The HPCx system consists out of 160 IBM eServer 575 LPARs for the compute and 8 IBM eServer 575 LPARs for login and disk I/O. Each eServer LPAR contains 16 processors, the maximum allowable by the hardware. The service offers a total of 2560 processors for computations.
Throughout this document we also use the names logical partition (LPAR) and frame as a synonym for the compute node.

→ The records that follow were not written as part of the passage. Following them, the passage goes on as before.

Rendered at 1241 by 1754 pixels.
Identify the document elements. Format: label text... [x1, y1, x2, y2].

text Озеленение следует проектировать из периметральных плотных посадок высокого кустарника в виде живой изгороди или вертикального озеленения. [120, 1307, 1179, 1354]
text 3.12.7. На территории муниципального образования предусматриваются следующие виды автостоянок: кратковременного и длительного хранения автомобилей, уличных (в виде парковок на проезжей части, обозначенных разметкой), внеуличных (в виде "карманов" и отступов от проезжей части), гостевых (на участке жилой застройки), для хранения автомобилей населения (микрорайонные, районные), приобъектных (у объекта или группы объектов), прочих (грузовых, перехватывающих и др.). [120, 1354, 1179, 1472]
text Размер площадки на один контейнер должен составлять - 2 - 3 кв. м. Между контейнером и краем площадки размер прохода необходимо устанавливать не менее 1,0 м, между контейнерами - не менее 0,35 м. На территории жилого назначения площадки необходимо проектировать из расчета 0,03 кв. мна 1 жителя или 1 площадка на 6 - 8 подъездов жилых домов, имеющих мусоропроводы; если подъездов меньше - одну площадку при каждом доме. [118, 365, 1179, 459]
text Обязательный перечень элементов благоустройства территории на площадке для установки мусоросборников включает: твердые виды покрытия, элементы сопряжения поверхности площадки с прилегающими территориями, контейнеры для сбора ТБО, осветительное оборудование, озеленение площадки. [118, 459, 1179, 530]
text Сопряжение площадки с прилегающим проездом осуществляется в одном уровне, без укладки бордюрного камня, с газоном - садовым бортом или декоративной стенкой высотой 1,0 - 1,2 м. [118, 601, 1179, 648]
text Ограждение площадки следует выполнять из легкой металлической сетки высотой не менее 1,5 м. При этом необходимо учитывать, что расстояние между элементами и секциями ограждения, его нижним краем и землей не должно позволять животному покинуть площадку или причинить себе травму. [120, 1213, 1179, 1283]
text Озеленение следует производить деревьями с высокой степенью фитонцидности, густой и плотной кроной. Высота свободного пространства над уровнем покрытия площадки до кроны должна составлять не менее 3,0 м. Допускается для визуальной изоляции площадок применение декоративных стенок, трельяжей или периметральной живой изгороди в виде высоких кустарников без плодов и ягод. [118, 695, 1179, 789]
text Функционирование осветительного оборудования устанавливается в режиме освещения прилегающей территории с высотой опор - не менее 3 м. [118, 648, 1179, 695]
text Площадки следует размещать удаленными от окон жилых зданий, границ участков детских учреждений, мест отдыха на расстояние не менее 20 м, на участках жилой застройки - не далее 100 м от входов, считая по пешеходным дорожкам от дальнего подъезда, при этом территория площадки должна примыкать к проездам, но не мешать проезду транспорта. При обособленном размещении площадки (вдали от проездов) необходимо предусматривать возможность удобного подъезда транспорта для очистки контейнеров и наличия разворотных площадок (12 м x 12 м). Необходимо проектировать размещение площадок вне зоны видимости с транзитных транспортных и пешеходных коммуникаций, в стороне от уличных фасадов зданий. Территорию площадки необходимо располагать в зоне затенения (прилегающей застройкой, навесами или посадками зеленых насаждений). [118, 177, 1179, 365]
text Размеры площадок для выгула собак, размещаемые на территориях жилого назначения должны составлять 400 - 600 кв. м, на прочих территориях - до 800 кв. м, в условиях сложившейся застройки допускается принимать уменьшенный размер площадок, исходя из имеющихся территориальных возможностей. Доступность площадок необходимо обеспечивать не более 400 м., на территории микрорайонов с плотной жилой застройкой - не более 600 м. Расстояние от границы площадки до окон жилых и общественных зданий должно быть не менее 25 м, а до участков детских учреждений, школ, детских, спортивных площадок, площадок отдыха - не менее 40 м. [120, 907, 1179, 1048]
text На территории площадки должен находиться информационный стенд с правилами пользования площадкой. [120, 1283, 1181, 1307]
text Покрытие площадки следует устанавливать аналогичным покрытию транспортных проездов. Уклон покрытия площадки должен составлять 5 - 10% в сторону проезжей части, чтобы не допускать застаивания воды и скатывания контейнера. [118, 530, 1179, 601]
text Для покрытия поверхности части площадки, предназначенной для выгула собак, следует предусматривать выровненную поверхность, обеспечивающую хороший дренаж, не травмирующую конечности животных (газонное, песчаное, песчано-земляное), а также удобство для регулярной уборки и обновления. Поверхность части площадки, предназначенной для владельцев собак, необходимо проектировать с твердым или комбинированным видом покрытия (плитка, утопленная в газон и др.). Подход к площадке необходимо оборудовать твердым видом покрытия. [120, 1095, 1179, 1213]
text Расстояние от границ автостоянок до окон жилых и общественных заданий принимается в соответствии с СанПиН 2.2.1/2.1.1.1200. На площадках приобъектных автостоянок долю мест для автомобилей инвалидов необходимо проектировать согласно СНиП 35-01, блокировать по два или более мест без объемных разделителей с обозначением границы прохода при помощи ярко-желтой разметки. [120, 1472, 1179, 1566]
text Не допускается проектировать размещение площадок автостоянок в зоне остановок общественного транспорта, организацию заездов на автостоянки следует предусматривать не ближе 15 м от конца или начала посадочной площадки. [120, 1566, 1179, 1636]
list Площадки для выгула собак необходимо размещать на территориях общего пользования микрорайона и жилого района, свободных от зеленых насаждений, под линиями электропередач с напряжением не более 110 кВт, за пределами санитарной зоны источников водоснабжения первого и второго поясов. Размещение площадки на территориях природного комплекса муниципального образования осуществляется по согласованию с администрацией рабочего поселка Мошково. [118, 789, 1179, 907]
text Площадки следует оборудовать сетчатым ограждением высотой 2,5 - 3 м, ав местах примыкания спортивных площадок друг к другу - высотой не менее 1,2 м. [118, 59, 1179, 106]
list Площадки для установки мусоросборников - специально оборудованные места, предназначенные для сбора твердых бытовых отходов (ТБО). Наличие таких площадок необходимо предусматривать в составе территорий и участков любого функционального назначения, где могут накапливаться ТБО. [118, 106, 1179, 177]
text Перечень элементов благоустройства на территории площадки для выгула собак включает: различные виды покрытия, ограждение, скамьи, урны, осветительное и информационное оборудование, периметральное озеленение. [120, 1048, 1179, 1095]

The eServer 575 compute nodes utilise IBM Power5 processors. The Power5 is a 64-bit RISC processor implementing the PowerPC instruction set architecture. It has a 1.5 GHz clock rate, and has a 5-way super-scalar architecture with a 20 cycle pipeline. There are two floating point multiply-add units each of which can deliver one result per clock cycle, giving a theoretical peak performance of 6.0 Gflop/s. There is one divide and one square root unit, which are not pipelined.
The processor has 120 integer and 120 floating-point registers. There is extensive hardware support for branch prediction, and both out-of-order and speculative execution of instructions. There is a hardware prefetch facility: loads to successive cache lines trigger prefetching into the level 1 cache. Up to 8 prefetch streams can be active concurrently.
The level 1 cache is split into a 32 Kbyte data cache and a 64 Kbyte instruction cache. The level 1 data cache has 128-byte lines, is 2-way set associative and write-through.
Each chip contains two processors with their own level 1 caches and a shared level 2 cache. The level 2 cache is a 1.9 Mbyte combined data and instruction cache, with 128 byte lines and is 10-way set associative and write-back.
New to the Power5 is simultaneous multi-threading, or SMT. With SMT, each processor can support two instruction streams, allowing the simultaneous execution of two threads. These streams appear as logical processors, two per physical processor, four per chip. However, these logical processors share the physical processor's level 1 instruction and data cache, floating-point, and other functional units. Enabling SMT will also cause the level 2 and 3 caches to be shared among the four logical processors. SMT is now user configurable, see Section 8 for more details.
Each chip is packaged, together with a level 3 cache, into a Dual-Core Module (DCM). The level 3 cache is 36 MBytes and is shared between the 2 processors, equivalent to 18 Mbytes per processor. It has 256 byte lines, and is 12-way set associative and write-back.
Each eServer node contains 8 DCMs (16 processors) and has 32 Gbytes of main memory.
Inter node communication is provided by an IBM's High Performance Switch (HPS), also known as ``Federation.'' Each eServer node (frame) has two network adapters and there are two links per adapter, making a total of four links between each of the frames and the switch network.